RECORDED INFORMATION:

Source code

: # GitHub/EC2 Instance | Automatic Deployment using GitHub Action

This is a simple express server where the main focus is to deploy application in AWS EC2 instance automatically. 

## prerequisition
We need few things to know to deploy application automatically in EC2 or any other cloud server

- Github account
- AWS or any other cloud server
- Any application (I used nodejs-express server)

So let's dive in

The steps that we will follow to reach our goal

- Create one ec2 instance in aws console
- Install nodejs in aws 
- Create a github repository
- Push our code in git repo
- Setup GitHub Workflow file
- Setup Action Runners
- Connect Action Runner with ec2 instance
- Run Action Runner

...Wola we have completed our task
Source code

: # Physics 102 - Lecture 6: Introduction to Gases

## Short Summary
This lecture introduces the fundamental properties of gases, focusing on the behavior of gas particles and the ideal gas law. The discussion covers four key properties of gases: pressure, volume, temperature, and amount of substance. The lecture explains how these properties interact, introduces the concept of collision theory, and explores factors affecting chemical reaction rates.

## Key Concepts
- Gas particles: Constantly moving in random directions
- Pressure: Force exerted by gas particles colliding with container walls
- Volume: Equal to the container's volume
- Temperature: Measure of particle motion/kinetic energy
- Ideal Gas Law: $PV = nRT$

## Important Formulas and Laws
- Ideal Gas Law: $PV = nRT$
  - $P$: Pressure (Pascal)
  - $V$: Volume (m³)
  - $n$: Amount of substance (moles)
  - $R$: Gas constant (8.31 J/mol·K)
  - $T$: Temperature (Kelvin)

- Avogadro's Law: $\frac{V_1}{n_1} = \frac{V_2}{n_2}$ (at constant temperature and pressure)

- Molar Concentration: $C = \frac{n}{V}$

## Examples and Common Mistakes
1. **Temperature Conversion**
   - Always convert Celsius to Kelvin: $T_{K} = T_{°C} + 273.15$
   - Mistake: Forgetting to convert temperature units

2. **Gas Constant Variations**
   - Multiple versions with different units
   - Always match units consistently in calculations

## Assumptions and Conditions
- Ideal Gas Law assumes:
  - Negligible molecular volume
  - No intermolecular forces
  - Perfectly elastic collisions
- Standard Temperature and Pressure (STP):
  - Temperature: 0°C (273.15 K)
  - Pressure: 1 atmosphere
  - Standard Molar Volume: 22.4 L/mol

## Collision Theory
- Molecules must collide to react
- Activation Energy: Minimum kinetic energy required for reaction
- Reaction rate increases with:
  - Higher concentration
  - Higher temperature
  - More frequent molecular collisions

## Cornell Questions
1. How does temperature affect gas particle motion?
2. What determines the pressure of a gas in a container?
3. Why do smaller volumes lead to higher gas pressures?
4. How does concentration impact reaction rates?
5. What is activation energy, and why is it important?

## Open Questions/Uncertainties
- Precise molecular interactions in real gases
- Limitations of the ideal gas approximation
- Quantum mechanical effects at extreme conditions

---

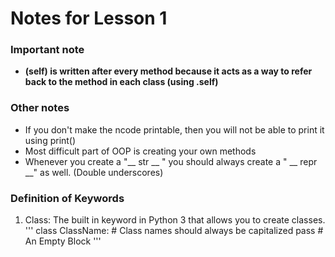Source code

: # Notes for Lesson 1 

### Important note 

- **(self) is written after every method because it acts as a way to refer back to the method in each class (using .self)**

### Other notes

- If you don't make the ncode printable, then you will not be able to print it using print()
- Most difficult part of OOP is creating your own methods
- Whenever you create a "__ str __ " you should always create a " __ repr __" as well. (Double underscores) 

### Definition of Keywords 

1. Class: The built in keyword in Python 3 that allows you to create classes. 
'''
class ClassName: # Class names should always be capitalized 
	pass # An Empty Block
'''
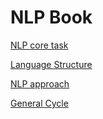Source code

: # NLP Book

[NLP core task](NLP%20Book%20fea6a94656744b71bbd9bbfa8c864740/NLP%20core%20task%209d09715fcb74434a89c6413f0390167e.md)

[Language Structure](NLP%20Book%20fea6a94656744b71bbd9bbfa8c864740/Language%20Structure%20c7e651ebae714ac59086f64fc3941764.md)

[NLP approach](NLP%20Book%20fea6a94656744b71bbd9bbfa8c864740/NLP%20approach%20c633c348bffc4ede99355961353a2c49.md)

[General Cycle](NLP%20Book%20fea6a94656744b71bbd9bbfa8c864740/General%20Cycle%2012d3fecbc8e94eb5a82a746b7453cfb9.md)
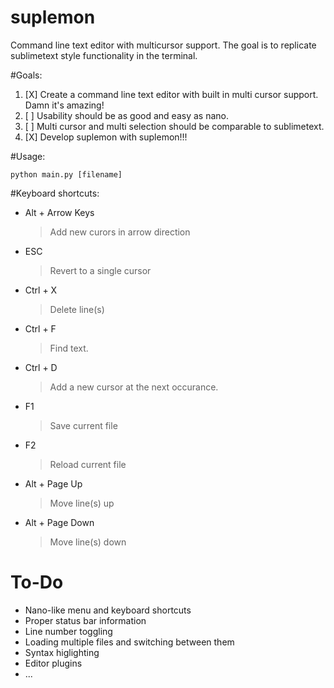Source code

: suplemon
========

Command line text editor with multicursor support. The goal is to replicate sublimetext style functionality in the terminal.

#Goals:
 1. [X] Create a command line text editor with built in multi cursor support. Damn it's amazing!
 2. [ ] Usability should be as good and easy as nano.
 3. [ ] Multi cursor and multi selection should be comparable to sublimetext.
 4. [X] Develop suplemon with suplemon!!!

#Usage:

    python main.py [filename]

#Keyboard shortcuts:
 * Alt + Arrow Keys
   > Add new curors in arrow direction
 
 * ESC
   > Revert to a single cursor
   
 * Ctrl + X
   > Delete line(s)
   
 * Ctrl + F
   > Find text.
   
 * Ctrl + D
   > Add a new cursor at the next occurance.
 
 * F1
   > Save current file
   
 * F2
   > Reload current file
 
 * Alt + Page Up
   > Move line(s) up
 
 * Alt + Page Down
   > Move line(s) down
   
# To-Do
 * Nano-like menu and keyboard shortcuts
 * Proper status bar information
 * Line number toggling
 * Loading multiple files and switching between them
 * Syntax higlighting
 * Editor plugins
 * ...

THE PROBLEM: Output the lines of the material from the line with "## prerequisition" up to and including the line with "The steps that", reproducing them exactly.

RESPONSE AREA:
## prerequisition
We need few things to know to deploy application automatically in EC2 or any other cloud server

- Github account
- AWS or any other cloud server
- Any application (I used nodejs-express server)

So let's dive in

The steps that we will follow to reach our goal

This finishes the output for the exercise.